Terry White: Along those lines about forgetting is, it's very important, I think, for IRA account holders to notify their beneficiaries, so that their beneficiaries know they have an account and they know where it is. Because, a lot of times, accounts get lost. Because, someone passes away, and they forgot to tell anybody, or they didn't write it down somewhere. And so, years later, I had a lady call just the other day, wanting to know if an account was still active, and it wasn't. But this was like 10 years after the person that left her the IRA passed away. So, I think it's very important to keep your beneficiaries informed that, "Hey, you are a beneficiary of this account. And you're to get 25%, and these people are to get what's left."

So that, that avoids any conflict or problem... Well, maybe not avoid conflict, but, at least, everyone knows where it is, and what it is. A lot of times, we run into things where people get, they're the beneficiary to an IRA, but they don't even know what the asset is, or how to get rid of it, or how to do anything with it. So, I think, it's all really important to keep those people informed also, the beneficiary.

Remy Blaire: Well, Bev, Terry, as we wrap up today's discussion on self-directed IRAs, are there any final takeaways for the viewing audience? And, are there any additional myths or misconceptions you'd like to address?

Terry White: Ladies first.

Beverly Edwards: I don't have one.

Terry White: Well, I think, going back, and again, this is like going over and over and over again, but I think it's so important for people to educate themselves. To me, it would be better for someone to think they want a self-directed IRA and get into it and educate themselves and decide it's not for them, than to jump in and find out that it's not what they wanted to do, and potentially lose their retirement account. Or, create a problem, where, me as custodian become a bad guy, when we didn't do anything. So, education, to me, is the key.

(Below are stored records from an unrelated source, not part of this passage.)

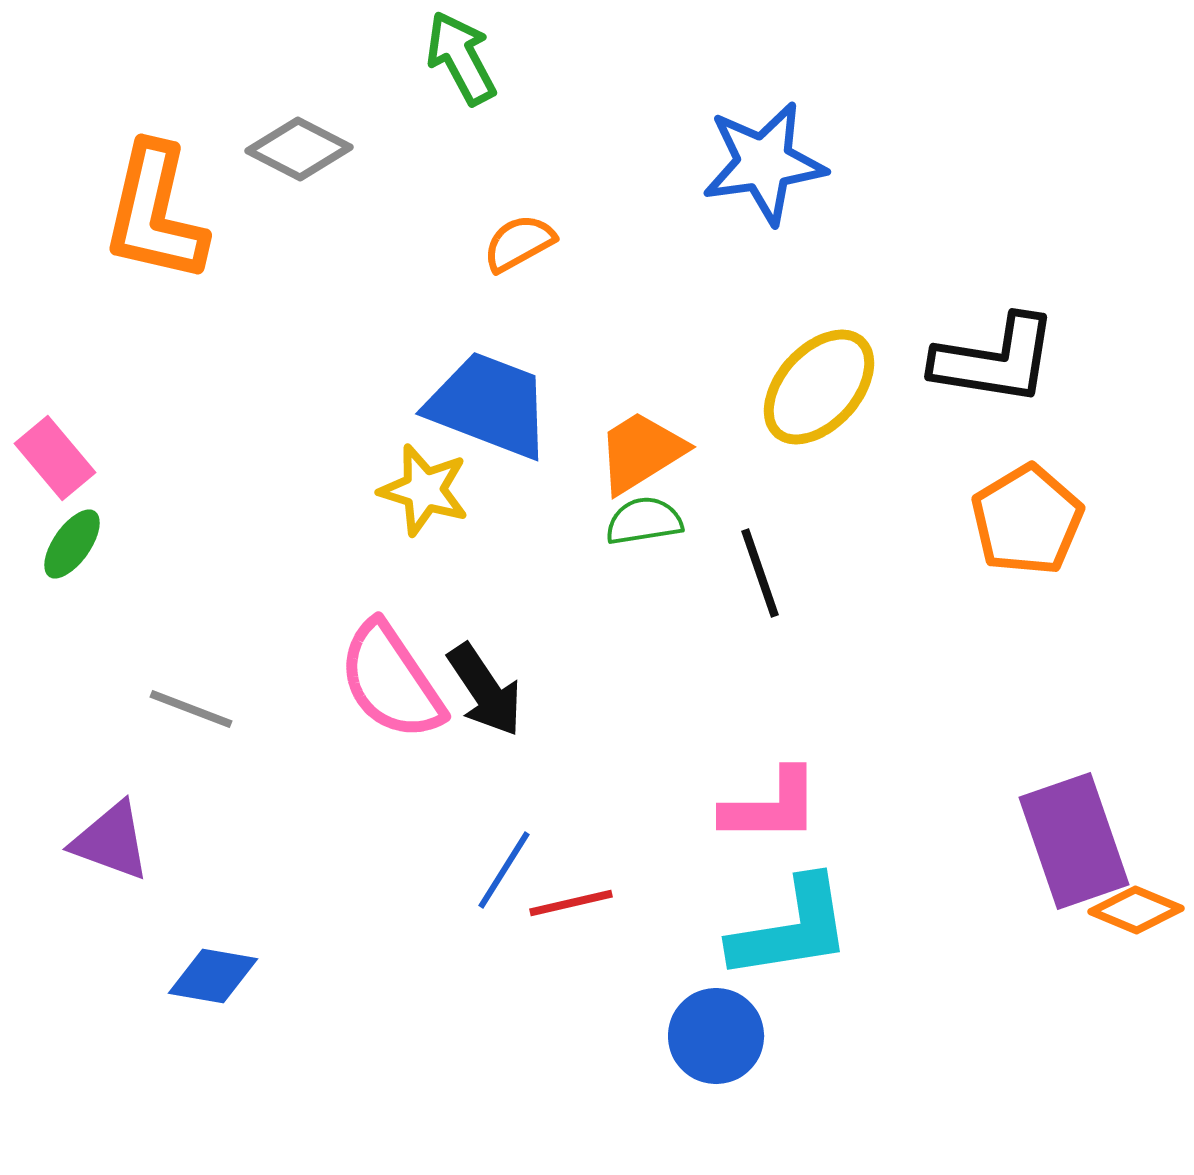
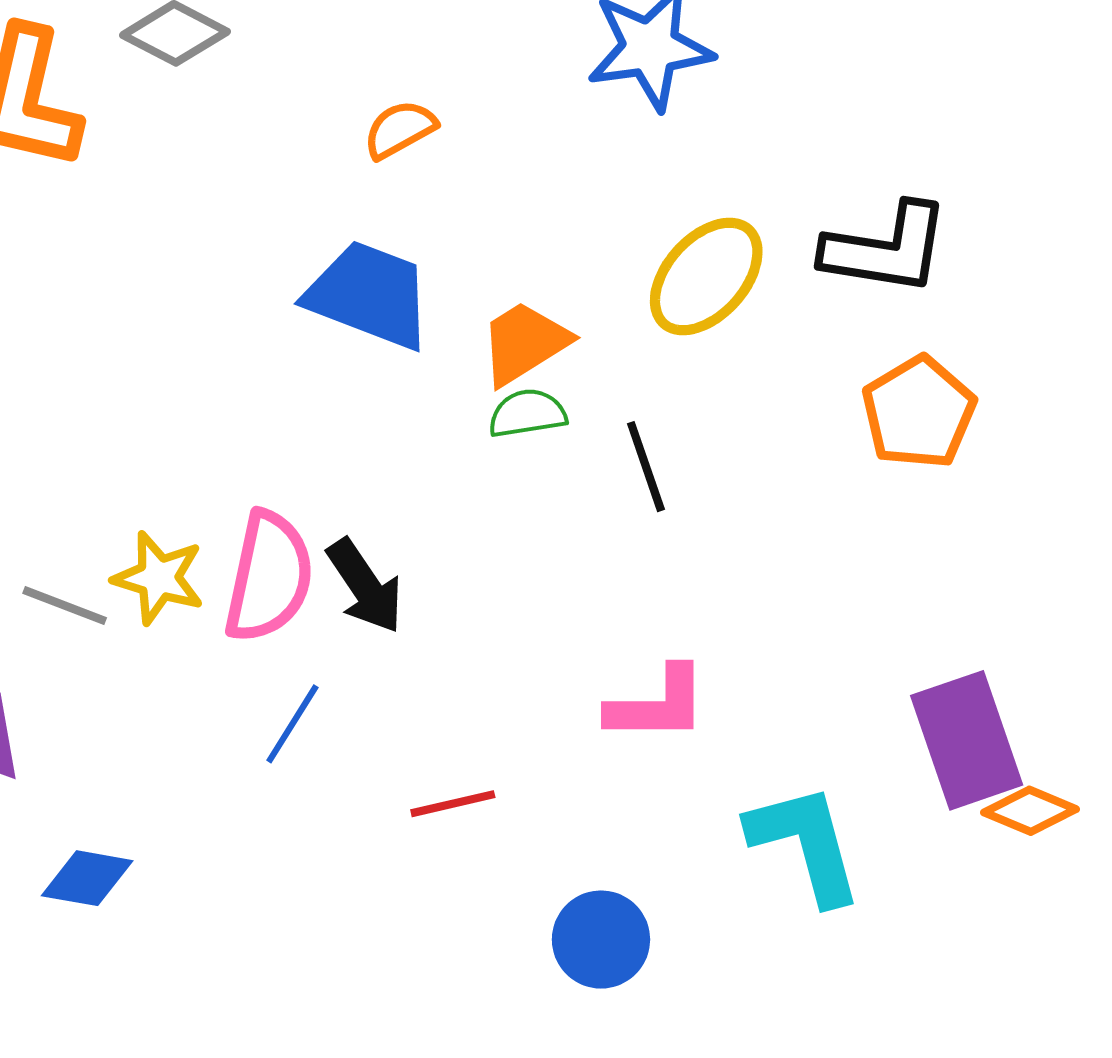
yellow star: (424, 490) -> (159, 578), moved
pink semicircle: (391, 681) -> (269, 577), turned -134
blue line: (504, 870) -> (292, 724), moved
cyan L-shape: (791, 929) -> (805, 843), moved, turned -96

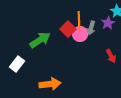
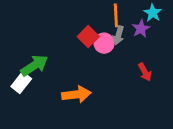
orange line: (79, 20) -> (116, 15), moved
green arrow: (40, 40) -> (34, 65), moved
orange arrow: (50, 84) -> (76, 94), moved

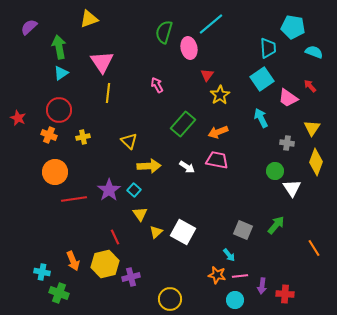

Beverly Edwards: I will echo that point.

Terry White: Good.

Remy Blaire: Well, it's been a very informative discussion on self-directed IRA. So, thank you so much for joining me today and thanks for all of your insight.

Terry White: Thank you.

Beverly Edwards: Thank you.

Remy Blaire: And thank you for watching. I was joined by Beverly Edwards, Senior Vice President and Counsel at Mainstar Trust. And Terry white, CEO at Sunwest Trust. From our studio, in New York City, I'm Remy Blaire, for Asset TV.